No battery life details?
My fault. I didn't even think of that because it's comparable to that of the DualShock 4 in my experience. It might depend on what setting you have your Chroma lighting strip on but on average you can probably get 6+ hours out of it before a charge. The charging cable it comes with is also much longer than that which comes with the DualShock 4, so you can easily charge it from several feet away while resting on your couch.
Why does it look different than Razer's website or Amazon? The bottom of the controller is completely different and doesn't look nearly as nice. Edit - Oh I see this is the "ultimate" version.
It looks disgusting
It's not like you are going to make out with it, it's just to play.
What do the 3 extra buttons/slots on the south part of the top of the controller? Ik the fourth is a Mic input but unsure abt rest.

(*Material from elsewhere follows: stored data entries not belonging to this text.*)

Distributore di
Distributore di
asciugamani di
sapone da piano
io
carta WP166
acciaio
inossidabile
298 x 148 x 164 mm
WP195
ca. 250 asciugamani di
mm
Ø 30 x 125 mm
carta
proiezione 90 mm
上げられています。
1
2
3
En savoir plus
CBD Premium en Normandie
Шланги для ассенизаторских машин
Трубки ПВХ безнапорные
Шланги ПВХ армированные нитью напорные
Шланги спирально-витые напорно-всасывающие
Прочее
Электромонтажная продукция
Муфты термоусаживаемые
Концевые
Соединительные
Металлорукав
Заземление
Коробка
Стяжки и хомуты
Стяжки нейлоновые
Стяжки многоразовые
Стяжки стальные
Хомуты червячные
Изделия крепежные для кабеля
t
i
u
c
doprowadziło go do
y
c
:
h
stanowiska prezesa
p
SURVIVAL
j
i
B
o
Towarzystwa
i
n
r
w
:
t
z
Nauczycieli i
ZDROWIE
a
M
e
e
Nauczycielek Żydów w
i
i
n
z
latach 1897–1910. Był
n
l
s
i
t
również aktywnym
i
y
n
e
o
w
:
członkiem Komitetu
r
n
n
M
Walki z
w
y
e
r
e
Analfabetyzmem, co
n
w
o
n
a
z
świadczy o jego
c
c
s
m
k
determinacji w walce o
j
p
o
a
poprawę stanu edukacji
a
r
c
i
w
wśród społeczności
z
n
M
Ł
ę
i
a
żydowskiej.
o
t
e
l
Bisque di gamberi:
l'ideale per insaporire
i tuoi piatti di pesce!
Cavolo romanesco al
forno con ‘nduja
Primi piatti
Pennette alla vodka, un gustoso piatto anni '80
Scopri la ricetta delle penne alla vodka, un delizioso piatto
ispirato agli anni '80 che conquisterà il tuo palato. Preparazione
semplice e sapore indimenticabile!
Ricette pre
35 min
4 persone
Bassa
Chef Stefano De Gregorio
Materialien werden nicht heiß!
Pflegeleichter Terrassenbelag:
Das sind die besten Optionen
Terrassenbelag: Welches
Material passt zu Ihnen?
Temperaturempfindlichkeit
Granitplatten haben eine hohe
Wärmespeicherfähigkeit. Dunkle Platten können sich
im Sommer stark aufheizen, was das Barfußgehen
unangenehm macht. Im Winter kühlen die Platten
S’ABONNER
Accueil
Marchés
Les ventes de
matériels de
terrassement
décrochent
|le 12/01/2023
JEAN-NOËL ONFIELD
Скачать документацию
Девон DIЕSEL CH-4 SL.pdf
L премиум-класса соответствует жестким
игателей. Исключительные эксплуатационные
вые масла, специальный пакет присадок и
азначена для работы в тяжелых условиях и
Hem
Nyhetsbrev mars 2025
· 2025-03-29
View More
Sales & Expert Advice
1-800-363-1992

It's the quick control panel. One is toggling between your remapped/customized profiles, the next connects/disconnects it from the app, the next is the Chroma lighting button, and the last is a lock button which can disable the rest of the buttons in case you accidentally find yourself hitting them (I had no problem with this, though)
Five of the same front shots and not one of the back or the bumpers
Sorry about that. I've added those pictures.
For my part it will be Day One hoping not to have to change every five months as the first: laugh:
Well after that is not necessarily a negative point, a new controller every five months there is worse.
The cool thing is its grip elite way.